- **Set of tasks**:
- 1) In the Kyle Edmund interview, write out everything from "Each point, I" down to "long term goal.", swapping "long term goal" for "bigger picture".
- 2) According to the Kyle Edmund interview, what was his mindset in the final set?
- 3) In the Kyle Edmund interview, which of his opponent's shots does Edmund name when describing that player's power?

Q. What did you think of your first experience of the All England main draw?
KYLE EDMUND: It was a tough experience. It was very tough out there to get much rhythm, sort of ease into the tournament. He's such a big player, hits the ball really hard. And if you're not on it 100%, it's very tough.
I still played okay, I thought. ut at that level, I think I need to play better to win.
But, yeah, I mean, I don't think anyone wants to draw him first round 'cause he's such a dangering guy, if you want to put it that way.
Yeah, in terms of all the support and stuff, it was great to play on that court. My first Wimbledon, I couldn't ask for anything more. It's a day I'll never forget to play my first Wimbledon here. So it was a really good experience.
Q. I know you practiced with some of the world's top players. Have you ever consistently suffered power coming across the net so consistently?
KYLE EDMUND: No, not to that extent in that sort of power. You know, he's so powerful. He's a big guy. His serve, if you got back, then his forehand, his backhand was coming over hard. You always knew you were going to have to run and get the ball back as much as possible. Then when you do have time to get on the ball, you have to take advantage of that, because you don't get time often.
Yeah, I knew it was going to be a tough match. Yeah, I wish maybe I could have played a little bit better. But, you know, it is tough. It was a different kind of match to the Simon match I played where he doesn't hit the balls hard and he makes more balls, maybe not as many errors. But today he played some big tennis.
Q. There was a spell where it got away from you, but in the final set you made him serve it out, saved those match points? You could have just folded.
KYLE EDMUND: Yeah, I think so. I mean, yeah, I don't think I was going to fold. I was going to keep fighting. My mindset was to get as many games as possible, to be honest.
Each point, I was just facing one point, not trying to come back. I was just facing one point in each game. So, yeah, it was a tough day. I'm disappointed I lost, but I can't lose sight of the long term goal.
These three weeks, how invaluable they are for me. I feel I've improved actually in these threes weeks, playing some of the top players in the world. So, yeah, I can't lose sight of that. You know, it's not over. I'm still in the doubles and I'm still playing the juniors next week. So there's still lots of tennis to come.
Q. In terms of what you have to develop, what has the last three weeks taught you?
KYLE EDMUND: Just to bring it every day, to be honest. You know, there's no let up. These guys, you know, they keep going. They're relentless the way they hit, especially today, Janowicz. You know, it's different. You know, in juniors, you do get some games where they give it to you or you give it to them sometimes. So, you know, you need to avoid giving them as many games as possible and they don't give you anything.
So I think that's the main thing. But, yeah, these three weeks, every match I thought I've come off feeling pretty good how I played. Today's probably the first time I've come off like really disappointed.

- **Dataset excerpts**:
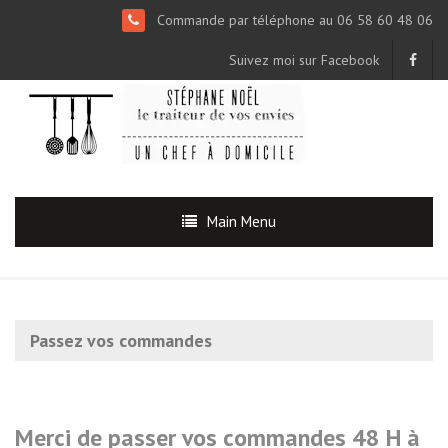
Commande par téléphone au 06 58 60 48 06
Suivez moi sur Facebook
Main Menu
Passez vos commandes
Merci de passer vos commandes 48 H à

- **Task-by-task outputs**:
- 1)
Each point, I was just facing one point, not trying to come back. I was just facing one point in each game. So, yeah, it was a tough day. I'm disappointed I lost, but I can't lose sight of the bigger picture.

- 2) His mindset was to get as many games as possible.

- 3) His serve, his forehand and his backhand.